### Supplied records
┄┄┄┄┄┄
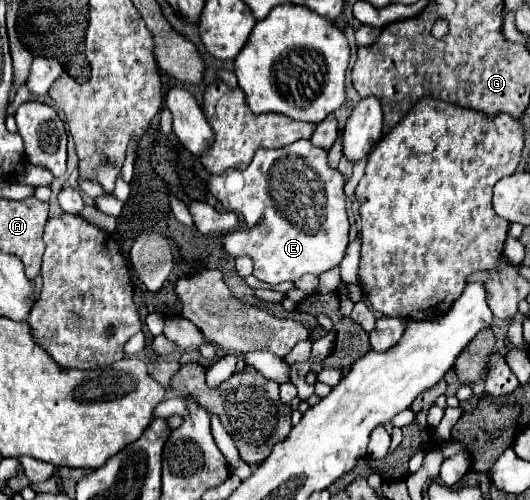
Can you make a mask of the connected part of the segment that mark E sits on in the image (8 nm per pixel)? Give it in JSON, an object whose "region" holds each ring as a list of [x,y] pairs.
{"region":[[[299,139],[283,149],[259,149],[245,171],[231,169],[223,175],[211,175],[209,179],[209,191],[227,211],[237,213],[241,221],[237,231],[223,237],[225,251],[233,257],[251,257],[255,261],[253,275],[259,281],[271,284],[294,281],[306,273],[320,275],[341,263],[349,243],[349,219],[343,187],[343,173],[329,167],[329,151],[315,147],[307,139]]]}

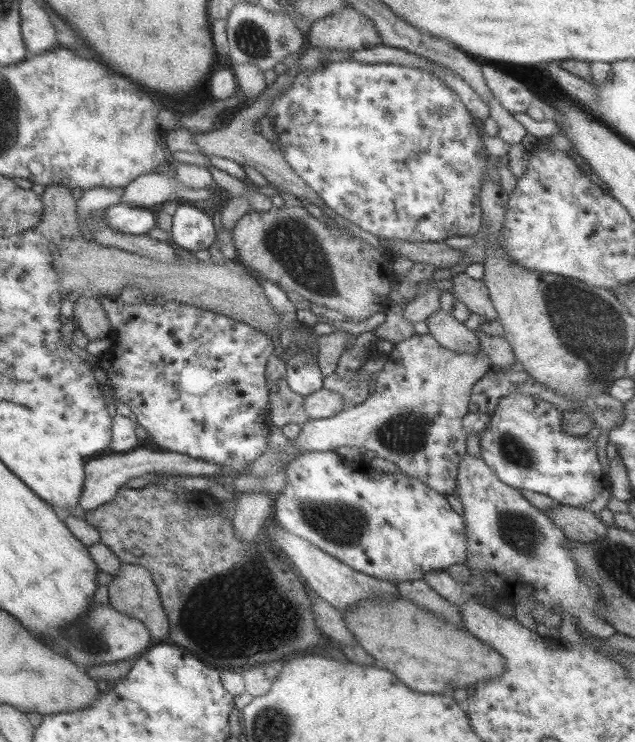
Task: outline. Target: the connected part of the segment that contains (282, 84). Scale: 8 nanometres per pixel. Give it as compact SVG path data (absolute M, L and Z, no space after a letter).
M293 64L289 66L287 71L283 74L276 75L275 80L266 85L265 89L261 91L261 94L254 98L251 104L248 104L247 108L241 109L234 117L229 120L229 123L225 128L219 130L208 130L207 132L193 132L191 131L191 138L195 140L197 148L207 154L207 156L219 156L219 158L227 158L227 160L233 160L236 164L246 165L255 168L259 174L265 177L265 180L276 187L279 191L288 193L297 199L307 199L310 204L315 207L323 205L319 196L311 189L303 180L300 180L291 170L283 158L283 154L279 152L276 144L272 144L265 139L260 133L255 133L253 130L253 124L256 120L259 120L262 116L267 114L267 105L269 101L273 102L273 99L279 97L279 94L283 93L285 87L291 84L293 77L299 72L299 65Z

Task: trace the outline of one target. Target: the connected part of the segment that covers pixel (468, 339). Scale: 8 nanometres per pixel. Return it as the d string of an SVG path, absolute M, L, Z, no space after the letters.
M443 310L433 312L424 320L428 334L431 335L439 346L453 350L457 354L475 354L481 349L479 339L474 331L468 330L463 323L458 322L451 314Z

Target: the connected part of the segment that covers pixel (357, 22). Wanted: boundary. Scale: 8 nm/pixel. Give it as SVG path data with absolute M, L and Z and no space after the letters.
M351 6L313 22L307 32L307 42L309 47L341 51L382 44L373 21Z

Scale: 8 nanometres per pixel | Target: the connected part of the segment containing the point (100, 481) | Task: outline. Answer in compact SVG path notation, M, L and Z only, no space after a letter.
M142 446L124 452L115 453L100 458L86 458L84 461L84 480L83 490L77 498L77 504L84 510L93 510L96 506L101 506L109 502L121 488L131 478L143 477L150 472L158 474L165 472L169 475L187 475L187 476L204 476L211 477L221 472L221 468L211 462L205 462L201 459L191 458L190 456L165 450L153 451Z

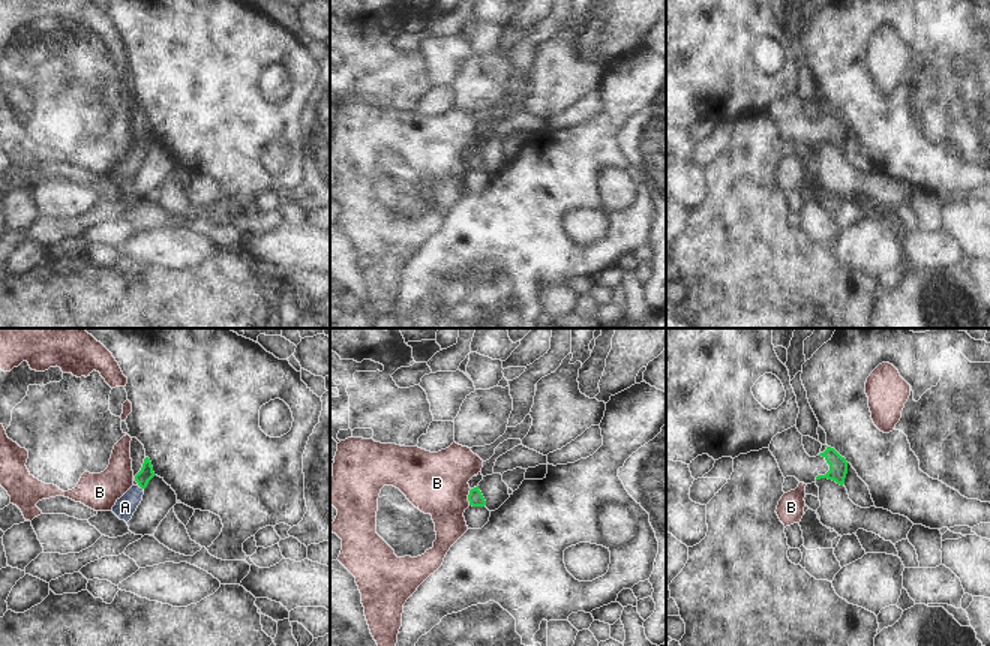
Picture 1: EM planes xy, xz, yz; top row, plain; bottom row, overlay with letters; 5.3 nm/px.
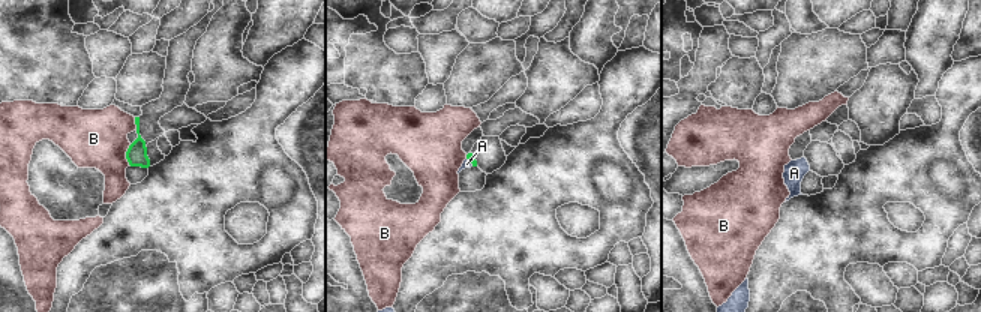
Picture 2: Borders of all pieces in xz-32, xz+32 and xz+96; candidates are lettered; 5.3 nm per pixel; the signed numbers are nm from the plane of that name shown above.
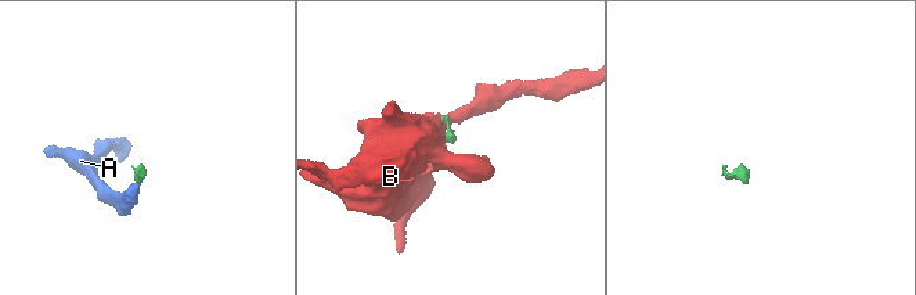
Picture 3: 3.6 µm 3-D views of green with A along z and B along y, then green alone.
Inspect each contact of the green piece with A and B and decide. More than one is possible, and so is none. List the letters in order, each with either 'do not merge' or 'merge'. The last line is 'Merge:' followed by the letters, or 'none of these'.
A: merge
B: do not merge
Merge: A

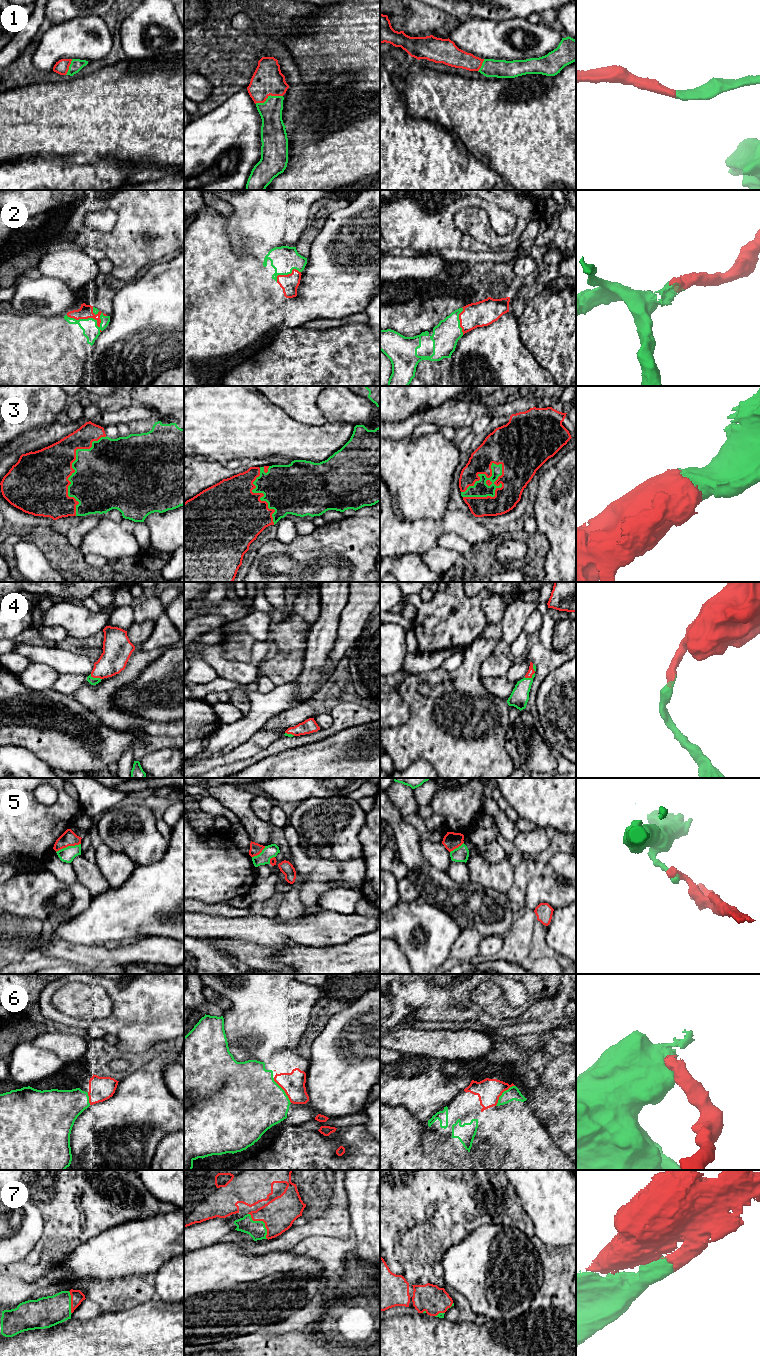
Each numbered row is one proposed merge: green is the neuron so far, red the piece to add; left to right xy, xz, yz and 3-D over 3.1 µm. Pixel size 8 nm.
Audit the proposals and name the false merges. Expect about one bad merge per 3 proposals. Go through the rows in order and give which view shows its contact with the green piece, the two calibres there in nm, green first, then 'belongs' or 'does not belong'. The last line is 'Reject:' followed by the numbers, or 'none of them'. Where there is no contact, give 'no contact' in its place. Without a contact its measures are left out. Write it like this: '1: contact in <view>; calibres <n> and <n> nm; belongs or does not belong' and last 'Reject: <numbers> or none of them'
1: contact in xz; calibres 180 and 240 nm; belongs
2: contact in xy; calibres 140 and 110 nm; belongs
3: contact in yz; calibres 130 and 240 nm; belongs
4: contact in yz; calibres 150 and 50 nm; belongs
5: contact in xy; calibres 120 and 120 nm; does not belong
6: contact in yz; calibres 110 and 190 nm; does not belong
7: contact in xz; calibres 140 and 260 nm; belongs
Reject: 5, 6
┄┄┄┄┄┄
### Exercise description
The data must be repeated exactly. Any pictures in it are to be left out.

### Task answer
Can you make a mask of the connected part of the segment that mark E sits on in the image (8 nm per pixel)? Give it in JSON, an object whose "region" holds each ring as a list of [x,y] pairs.
{"region":[[[299,139],[283,149],[259,149],[245,171],[231,169],[223,175],[211,175],[209,179],[209,191],[227,211],[237,213],[241,221],[237,231],[223,237],[225,251],[233,257],[251,257],[255,261],[253,275],[259,281],[271,284],[294,281],[306,273],[320,275],[341,263],[349,243],[349,219],[343,187],[343,173],[329,167],[329,151],[315,147],[307,139]]]}

Task: outline. Target: the connected part of the segment that contains (282, 84). Scale: 8 nanometres per pixel. Give it as compact SVG path data (absolute M, L and Z, no space after a letter).
M293 64L289 66L287 71L283 74L276 75L275 80L266 85L265 89L261 91L261 94L254 98L251 104L248 104L247 108L241 109L234 117L229 120L229 123L225 128L219 130L208 130L207 132L193 132L191 131L191 138L195 140L197 148L207 154L207 156L219 156L219 158L227 158L227 160L233 160L236 164L246 165L255 168L259 174L265 177L265 180L276 187L279 191L288 193L297 199L307 199L310 204L315 207L323 205L319 196L311 189L303 180L300 180L291 170L283 158L283 154L279 152L276 144L272 144L265 139L260 133L255 133L253 130L253 124L256 120L259 120L262 116L267 114L267 105L269 101L273 102L273 99L279 97L279 94L283 93L285 87L291 84L293 77L299 72L299 65Z

Task: trace the outline of one target. Target: the connected part of the segment that covers pixel (468, 339). Scale: 8 nanometres per pixel. Return it as the d string of an SVG path, absolute M, L, Z, no space after the letters.
M443 310L433 312L424 320L428 334L431 335L439 346L453 350L457 354L475 354L481 349L479 339L474 331L468 330L463 323L458 322L451 314Z

Target: the connected part of the segment that covers pixel (357, 22). Wanted: boundary. Scale: 8 nm/pixel. Give it as SVG path data with absolute M, L and Z and no space after the letters.
M351 6L313 22L307 32L307 42L309 47L341 51L382 44L373 21Z

Scale: 8 nanometres per pixel | Target: the connected part of the segment containing the point (100, 481) | Task: outline. Answer in compact SVG path notation, M, L and Z only, no space after a letter.
M142 446L124 452L115 453L100 458L86 458L84 461L84 480L83 490L77 498L77 504L84 510L93 510L96 506L101 506L109 502L121 488L131 478L143 477L150 472L158 474L165 472L169 475L187 475L187 476L204 476L211 477L221 472L221 468L211 462L205 462L201 459L191 458L190 456L165 450L153 451Z

Picture 1: EM planes xy, xz, yz; top row, plain; bottom row, overlay with letters; 5.3 nm/px.
Picture 2: Borders of all pieces in xz-32, xz+32 and xz+96; candidates are lettered; 5.3 nm per pixel; the signed numbers are nm from the plane of that name shown above.
Picture 3: 3.6 µm 3-D views of green with A along z and B along y, then green alone.
Inspect each contact of the green piece with A and B and decide. More than one is possible, and so is none. List the letters in order, each with either 'do not merge' or 'merge'. The last line is 'Merge:' followed by the letters, or 'none of these'.
A: merge
B: do not merge
Merge: A

Each numbered row is one proposed merge: green is the neuron so far, red the piece to add; left to right xy, xz, yz and 3-D over 3.1 µm. Pixel size 8 nm.
Audit the proposals and name the false merges. Expect about one bad merge per 3 proposals. Go through the rows in order and give which view shows its contact with the green piece, the two calibres there in nm, green first, then 'belongs' or 'does not belong'. The last line is 'Reject:' followed by the numbers, or 'none of them'. Where there is no contact, give 'no contact' in its place. Without a contact its measures are left out. Write it like this: '1: contact in <view>; calibres <n> and <n> nm; belongs or does not belong' and last 'Reject: <numbers> or none of them'
1: contact in xz; calibres 180 and 240 nm; belongs
2: contact in xy; calibres 140 and 110 nm; belongs
3: contact in yz; calibres 130 and 240 nm; belongs
4: contact in yz; calibres 150 and 50 nm; belongs
5: contact in xy; calibres 120 and 120 nm; does not belong
6: contact in yz; calibres 110 and 190 nm; does not belong
7: contact in xz; calibres 140 and 260 nm; belongs
Reject: 5, 6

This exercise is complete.